The default output format shows 16 bytes per line with the file offset, hex values in groups of 2 bytes, and printable ASCII characters. The -p option produces a continuous hex string without formatting.
The -i option generates C source code with the data as an unsigned char array, useful for embedding binary data in programs.
The -r option reverses the process, converting a hex dump back to binary.

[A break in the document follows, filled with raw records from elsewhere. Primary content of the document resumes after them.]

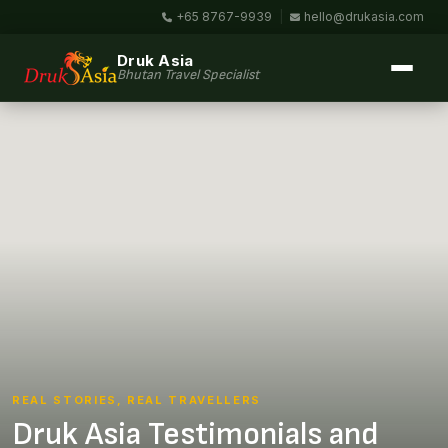
+65 8767-9939
|
hello@drukasia.com
Druk Asia
Bhutan Travel Specialist
REAL STORIES, REAL TRAVELLERS
Druk Asia Testimonials and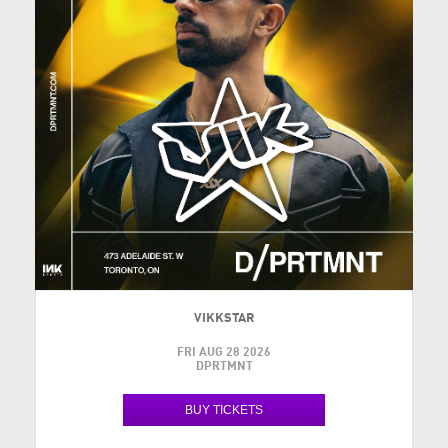
VIKKSTAR
FRI AUG 28 2026
DPRTMNT
BUY TICKETS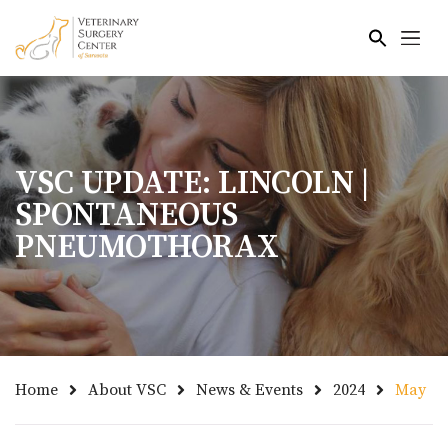
Skip to main content
VSC UPDATE: LINCOLN |
SPONTANEOUS
PNEUMOTHORAX
Home
About VSC
News & Events
2024
May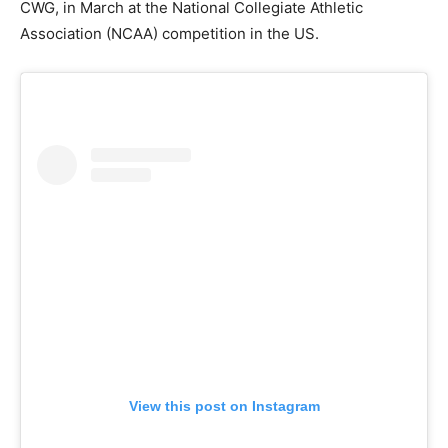
CWG, in March at the National Collegiate Athletic
Association (NCAA) competition in the US.
View this post on Instagram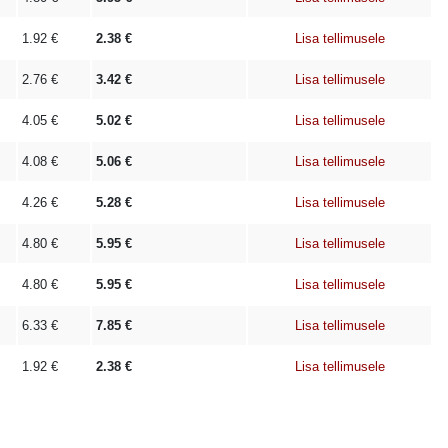
1.92
€
2.38
€
Lisa tellimusele
2.76
€
3.42
€
Lisa tellimusele
4.05
€
5.02
€
Lisa tellimusele
4.08
€
5.06
€
Lisa tellimusele
4.26
€
5.28
€
Lisa tellimusele
4.80
€
5.95
€
Lisa tellimusele
4.80
€
5.95
€
Lisa tellimusele
6.33
€
7.85
€
Lisa tellimusele
1.92
€
2.38
€
Lisa tellimusele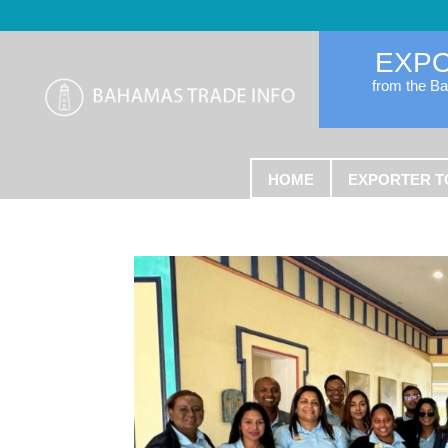
EXP
from the B
HOME
EXPORTER T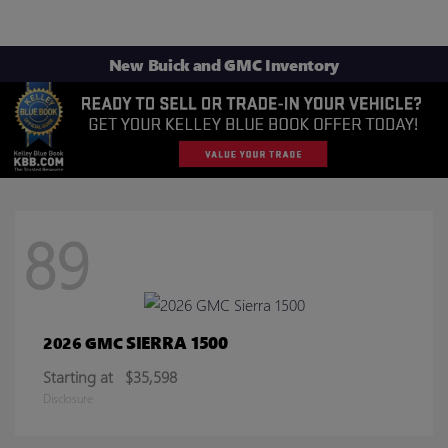
New Buick and GMC Inventory
89
SIERRA 1500
2026 GMC
Starting at
$35,598
Disclosure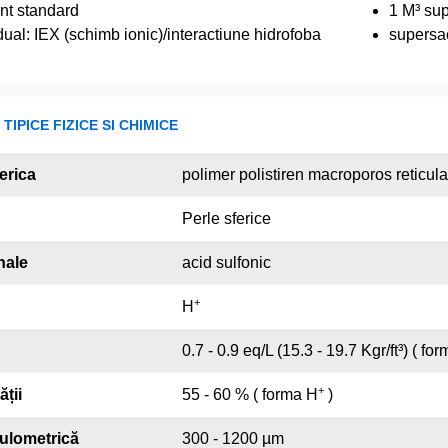
nt standard
1 M³ su
ual: IEX (schimb ionic)/interactiune hidrofoba
supersa
TIPICE FIZICE SI CHIMICE
erica
polimer polistiren macroporos reticul
Perle sferice
nale
acid sulfonic
+
H
0.7 - 0.9 eq/L (15.3 - 19.7 Kgr/ft³) ( fo
+
ății
55 - 60 % ( forma H
)
nulometrică
300 - 1200 µm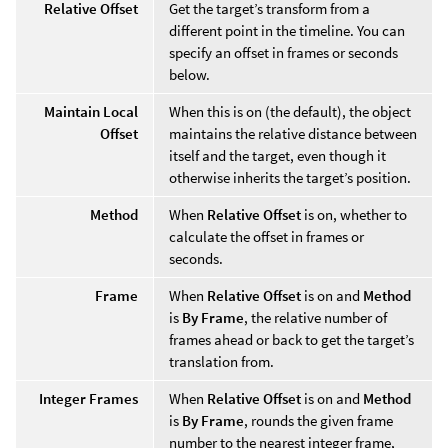
Relative Offset
Get the target’s transform from a
different point in the timeline. You can
specify an offset in frames or seconds
below.
Maintain Local
When this is on (the default), the object
Offset
maintains the relative distance between
itself and the target, even though it
otherwise inherits the target’s position.
Method
When
Relative Offset
is on, whether to
calculate the offset in frames or
seconds.
Frame
When
Relative Offset
is on and
Method
is
By Frame
, the relative number of
frames ahead or back to get the target’s
translation from.
Integer Frames
When
Relative Offset
is on and
Method
is
By Frame
, rounds the given frame
number to the nearest integer frame,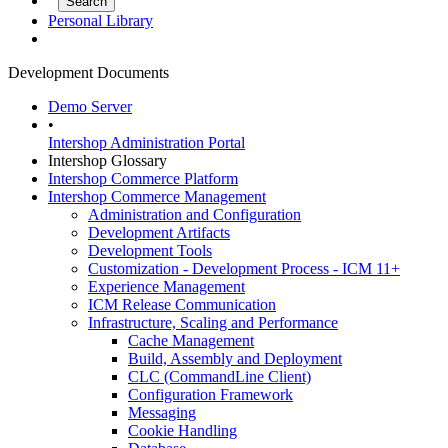
Personal Library
Development Documents
Demo Server
•
Intershop Administration Portal
Intershop Glossary
Intershop Commerce Platform
Intershop Commerce Management
Administration and Configuration
Development Artifacts
Development Tools
Customization - Development Process - ICM 11+
Experience Management
ICM Release Communication
Infrastructure, Scaling and Performance
Cache Management
Build, Assembly and Deployment
CLC (CommandLine Client)
Configuration Framework
Messaging
Cookie Handling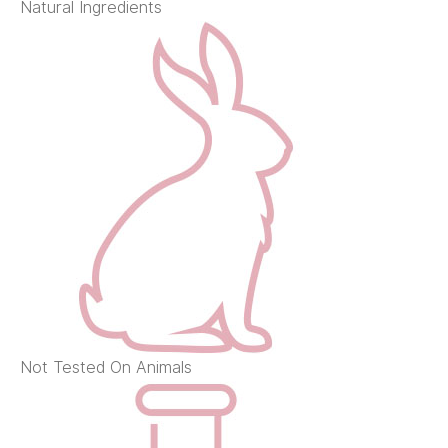
Natural Ingredients
Not Tested On Animals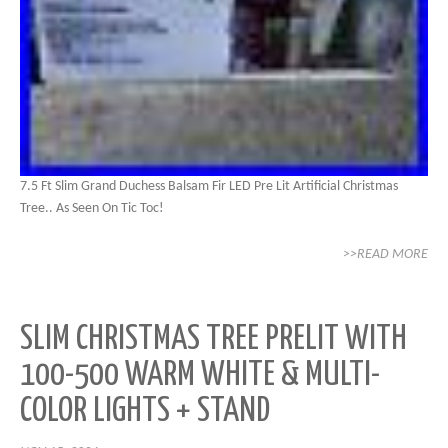
7.5 Ft Slim Grand Duchess Balsam Fir LED Pre Lit Artificial Christmas
Tree.. As Seen On Tic Toc!
>>READ MORE
SLIM CHRISTMAS TREE PRELIT WITH
100-500 WARM WHITE & MULTI-
COLOR LIGHTS + STAND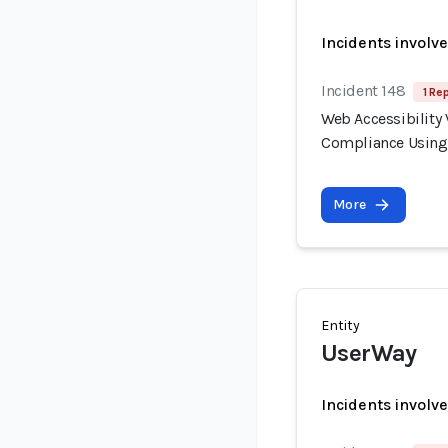
Incidents involv
Incident 148
1 Re
Web Accessibility 
Compliance Using
More
Entity
UserWay
Incidents involv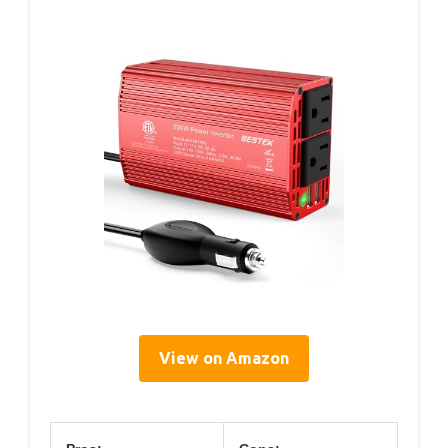
View on Amazon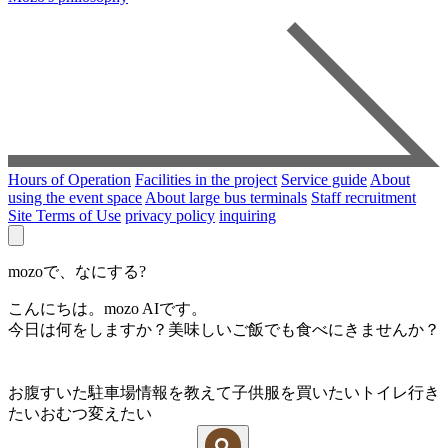
Hours of Operation
Facilities in the project
Service guide
About
using the event space
About large bus terminals
Staff recruitment
Site Terms of Use
privacy policy
inquiring
mozoで、なにする?
こんにちは。mozo AIです。
今日は何をしますか？美味しいご飯でも食べにきませんか？
お腹すいた
駐車場情報を教えて
子供服を買いたい
トイレ行き
たい
おむつ変えたい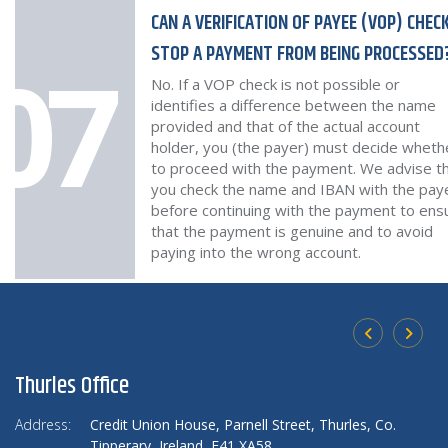
CAN A VERIFICATION OF PAYEE (VOP) CHEC
STOP A PAYMENT FROM BEING PROCESSED
07
No. If a VOP check is not possible or
identifies a difference between the name
provided and that of the actual account
holder, you (the payer) must decide wheth
to proceed with the payment. We advise t
you check the name and IBAN with the pay
before continuing with the payment to ens
that the payment is genuine and to avoid
paying into the wrong account.
Thurles Office
U
Address:
Credit Union House,
Parnell Street, Thurles,
Co.
Ad
Tipperary,
Ireland,
E41 XA58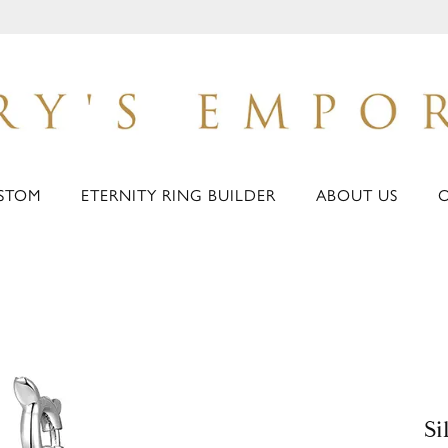
STOM
ETERNITY RING BUILDER
ABOUT US
Si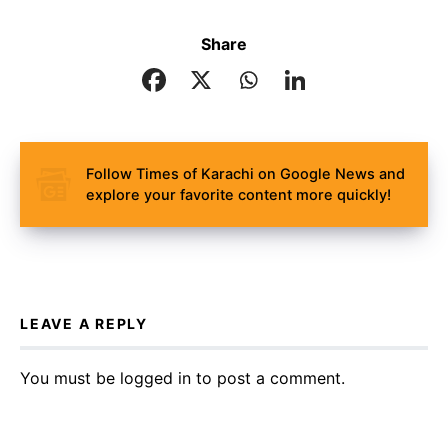
Share
Follow Times of Karachi on Google News and
explore your favorite content more quickly!
LEAVE A REPLY
You must be
logged in
to post a comment.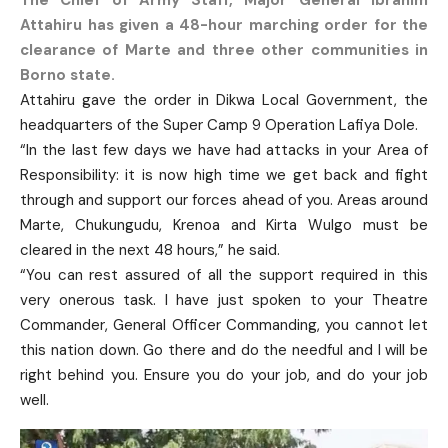
The Chief of Army Staff, Major General Ibrahim
Attahiru has given a 48-hour marching order for the
clearance of Marte and three other communities in
Borno state.
Attahiru gave the order in Dikwa Local Government, the
headquarters of the Super Camp 9 Operation Lafiya Dole.
“In the last few days we have had attacks in your Area of
Responsibility: it is now high time we get back and fight
through and support our forces ahead of you. Areas around
Marte, Chukungudu, Krenoa and Kirta Wulgo must be
cleared in the next 48 hours,” he said.
“You can rest assured of all the support required in this
very onerous task. I have just spoken to your Theatre
Commander, General Officer Commanding, you cannot let
this nation down. Go there and do the needful and I will be
right behind you. Ensure you do your job, and do your job
well.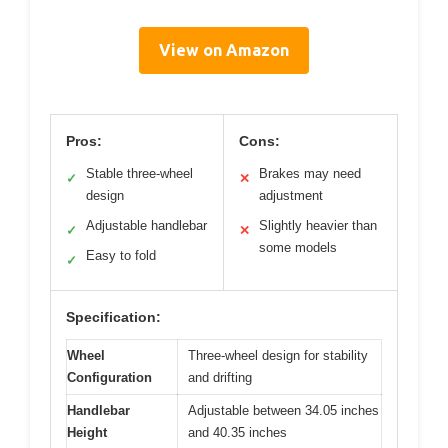
View on Amazon
Pros:
Cons:
Stable three-wheel
Brakes may need
✓
✕
design
adjustment
Adjustable handlebar
Slightly heavier than
✓
✕
some models
Easy to fold
✓
Specification:
Wheel
Three-wheel design for stability
Configuration
and drifting
Handlebar
Adjustable between 34.05 inches
Height
and 40.35 inches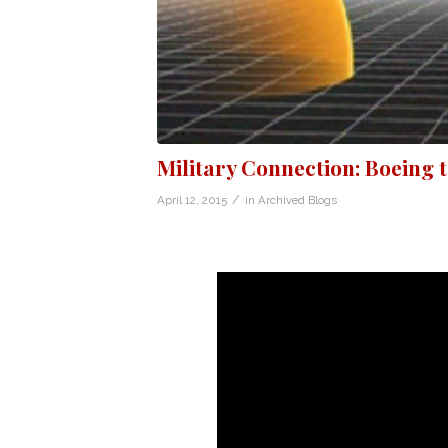
Military Connection: Boeing 
/
April 12, 2015
in
Archived Blogs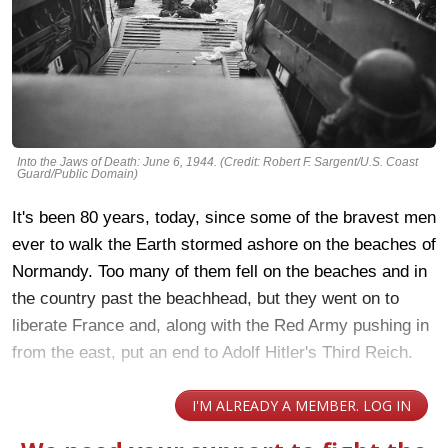
Into the Jaws of Death: June 6, 1944. (Credit: Robert F. Sargent/U.S. Coast
Guard/Public Domain)
It's been 80 years, today, since some of the bravest men
ever to walk the Earth stormed ashore on the beaches of
Normandy. Too many of them fell on the beaches and in
the country past the beachhead, but they went on to
liberate France and, along with the Red Army pushing in
from the east, put an end to Adolf Hitler's Third Reich.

Combined with -p, it can convert plain hex strings to binary data.

PARAMETERS

-b

Binary digit dump instead of hexadecimal
-c cols
Format output with specified columns per line (default: 16)
-g bytes
Number of bytes per group (default: 2)
-i
Output as C include file (array definition)
-l len
Stop after outputting len bytes
-p, -ps, -plain
Plain hexdump style (continuous hex without addresses)
-r, -revert
Reverse operation: convert hexdump to binary
-s seek
Start at specified offset in file
-u
Use uppercase hexadecimal letters
-e
Little-endian dump (group bytes are reversed)

VIM INTEGRATION

xxd integrates with vim for hex editing. In vim, use :%!xxd to convert buffer to hex dump, edit the hex values, then :%!xxd -r to convert back to binary.

CAVEATS

When using -r, xxd is tolerant of missing or out-of-order lines if the output is seekable. Non-hex characters in the hex column are ignored during revert. The -r option requires properly formatted input matching xxd's output format (or plain hex with -p).

HISTORY

xxd was written by Juergen Weigert and is distributed with vim. It was created as a more versatile alternative to traditional hex dump utilities like od. The tool has been part of the vim distribution since the mid-1990s and is commonly available on Unix-like systems.